## begin Text extract

Caleb - Graduation Day


Graduation Day Haibun

By Caleb Mutua

On 6 December 2013, I was (as the saying goes) given the power to read. I miraculously graduated from the most prestigious public university in Kenya, the University of Nairobi (UoN), with Second Class Honours (Upper Division). Interestingly, it was the 50th graduation ceremony of the university, my country was preparing to turn 50 years in a week’s time and I had just turned 25 two weeks earlier.

This day will remain fresh in my mind for years to come. Every graduand was given only two invitation cards and so I had brought my mother, my twin brother and my small nieces to be with me.

Mom and the kids had never been to the university and my brother James had been there once while I was in second year. I wanted everything to be perfect. I had hired a taxi to pick us up from home and take us to the campus. The taxi would also take us to a Pizza Inn in Nairobi’s Central Business District and later take us back home. My friend, a professional photographer, would take our photos with her new D90 Nikon Camera. Everything looked perfect!

On the morning of the graduation, I woke up very early. The taxi came on time but Mom took longer than planned to prepare the kids. After waiting impatiently for 20 minutes, we left home at 6:45 am. The taxi driver knew his way around town. He ingeniously avoided the morning traffic and we arrived well on time at 8:12 am.

graduation day —
my niece can’t find
her hair flower

Jogoo Road —
a graduand smiles at me
in the traffic

muddy graduation square —
her stilettoes leave a trail
of deep holes

The graduation ceremony kicked off at 8:30 am. I listened to the long speeches absent-mindedly, still not believing that we had finally made it. That I had made it. To most of the graduands, they saw it coming. They had gone to good schools and were sure they would end up at UoN.

But to some of us, we had not. I had not. I had never thought I would graduate from UoN, or any other university for that matter. As my friends complained about the mud and the hot sun, I sat there in disbelief, wearing a stupid smile. I couldn’t believe my name was about to be called.

Don’t misunderstand me. I’ve always thought of myself as an above average person. In fact, my family and friends have on many occasions said I am bright and clever! But I still didn't believe I was about to graduate with a degree in Journalism and Media Studies.

Come to think of it, I never went to good schools. By the time I was sitting for my Kenya Certificate for Primary Education (KCPE), I could count a total of 18 schools I had attended. Only two of them were State schools. The rest were private schools in Nairobi’s various slums whose classes were partitioned with cartons. Grammar teachers spoke broken English. I remembered with nostalgia how I rolled with the punches; the many times I was made to wear a stinking bone after being caught speaking Swahili; how I hardly learnd anything in the afternoon classes because most of the times I was too hungry to think.

## end Text extract

* **Brief**
Extend the graduation day haibun above, picking up right after its last sentence.

## begin Records shown

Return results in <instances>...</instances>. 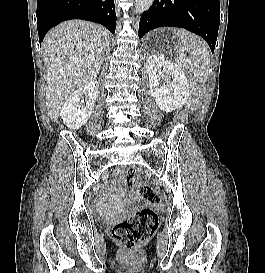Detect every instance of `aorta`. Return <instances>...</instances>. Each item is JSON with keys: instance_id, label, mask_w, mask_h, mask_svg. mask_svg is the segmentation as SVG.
<instances>
[{"instance_id": "762f6f07", "label": "aorta", "mask_w": 265, "mask_h": 273, "mask_svg": "<svg viewBox=\"0 0 265 273\" xmlns=\"http://www.w3.org/2000/svg\"><path fill=\"white\" fill-rule=\"evenodd\" d=\"M153 1L154 0H136L135 12L143 13L144 11H147L153 4Z\"/></svg>"}]
</instances>
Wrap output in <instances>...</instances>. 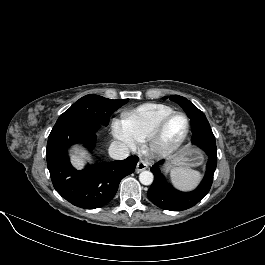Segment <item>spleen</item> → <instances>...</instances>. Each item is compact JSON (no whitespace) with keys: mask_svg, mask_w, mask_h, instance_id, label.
I'll return each mask as SVG.
<instances>
[{"mask_svg":"<svg viewBox=\"0 0 265 265\" xmlns=\"http://www.w3.org/2000/svg\"><path fill=\"white\" fill-rule=\"evenodd\" d=\"M170 177L175 186L181 189H189L194 187L201 179L200 172L186 168L174 167L170 171Z\"/></svg>","mask_w":265,"mask_h":265,"instance_id":"obj_1","label":"spleen"}]
</instances>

## end Records shown

* **Reply**
In November 2003, I finally sat for my KCPE exams. I passed with flying colours. I had qualified to go to a Provincial school for my secondary education, but my family could not afford to pay my fee. My secondary school was no different from my primary school, except that the classrooms were made with concrete walls and we did not have to carry clean water from home for the teachers to cook with.

One day in mid-2005, we had visitors in our school. They told us about some old Japanese guy called Master Basho and how he lived a simple life writing some poems called haiku. They also showed us how to write haiku and promised us free computer lessons. I also remember them mentioning something like the best haiku writers would some day go to Japan.

In the beginning, writing haiku was an uphill task. I remember flipping through the Oxford English dictionary just to find the right words to use in my poem. I hated it when my poem never got any comment, even with all the vocabulary, but I was loving the challenge. I always loved languages and my compositions were some of the best in the whole school.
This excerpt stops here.